As the weather starts changing so do our diets and cravings. We start thinking about soups, stews and our favorite winter meal, chili. These warm meals can be made better and cheaper if you add your own herbs. Have you bought fresh herbs in the store lately? You get enough for 1 or 2 dishes and pay a small fortune. For the cost of a small package of cut herbs, you can get an entire plant. Herb gardens are easy and most herbs are perennial, so you can plant them once and enjoy them for years. Here are a 10 recommendations to get started with.
- Bay Laurel is the source for bay leaves. This is a small tree or bush, so give it some room in a permanent place. In France, it is said, that if you get the bay leave in your plate, you will be lucky. Add to soups and stews.
- Celery leaf is used just like celery, but grows like parsley. Personally, I wind up throwing away most of a celery bunch after using just part of it. This one should save us money!
- Salad burnett is a great little perennial for part shade. It tastes like cucumber and if you like cucumber and it doesn’t like you back…this is the herb for you!
- Chives come in two flavors, onion and garlic. Plant them well away from each other, so they don’t get mixed together.
- Cilantro is a cool weather herb. It will NOT grow during the summer. Plant it now and make salsa later.
- Mint, so many mints…so few pots. Personally, I grow spearmint for Vietnamese Egg Rolls and Spring Rolls. Peppermint is usually the one added to tea. We strongly recommend that you put your mint in a pot, otherwise you could end up with a mint lawn, which would be wonderful to smell when you mow or walk across.
- Oregano comes in many forms. Upright, creeping, variegated, golden, green and most of them are hardy perennials. No pot of marinara is right without it. Sprinkle over sandwiches and salads for extra flavor, without adding salt.
- Parsley comes it two basic forms, flat leaf (superior for cooking) and curly leaf (nice to look at). Replant every 2 years… it’s death at 2 years old, is normal.
- Rosemary is a must in your herb garden. This beautiful, evergreen plant with (usually) blue flowers grows either upright or trailing. Cut a bunch, tie it with a bow to create an unforgetable hostess gift. Amazing with chicken!

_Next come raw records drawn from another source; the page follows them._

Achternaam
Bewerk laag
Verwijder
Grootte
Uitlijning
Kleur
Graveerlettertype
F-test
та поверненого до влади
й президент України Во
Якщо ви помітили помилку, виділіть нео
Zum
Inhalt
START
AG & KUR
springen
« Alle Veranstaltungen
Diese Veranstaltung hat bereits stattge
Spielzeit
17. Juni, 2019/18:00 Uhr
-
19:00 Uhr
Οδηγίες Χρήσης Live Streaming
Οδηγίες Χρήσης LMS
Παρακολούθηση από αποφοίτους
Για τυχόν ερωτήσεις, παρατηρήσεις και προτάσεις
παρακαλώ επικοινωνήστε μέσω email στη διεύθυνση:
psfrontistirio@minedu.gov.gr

- Thyme is a great perennial plant that can be used in any dish you want to add a savory flavor to. Use lemon thyme on chicken or fish. English Porlock thyme has a superior flavor and holds up well in our extremes in weather. Thyme is very sensitive to being over watered, so make sure it has good drainage. Some thymes seem like they would make a great ground cover, and they do, just not in Houston. Between the humidity, occasional month-long rains and our clay soils, it would be a challenge even for a pro.
Some herbs are small enough that you can put 2 or 3 in a pot together. We just made up some “fish” pots with lemon thyme, onion chives and parsley. Other pots we made up for italian cooking with parley, oregano and basil. Themed pots are great because you can go to one pot and get everything you need. Even if all you have is a balcony, you can grow a bunch of herbs in a small area, save money and eat better while you’re at it.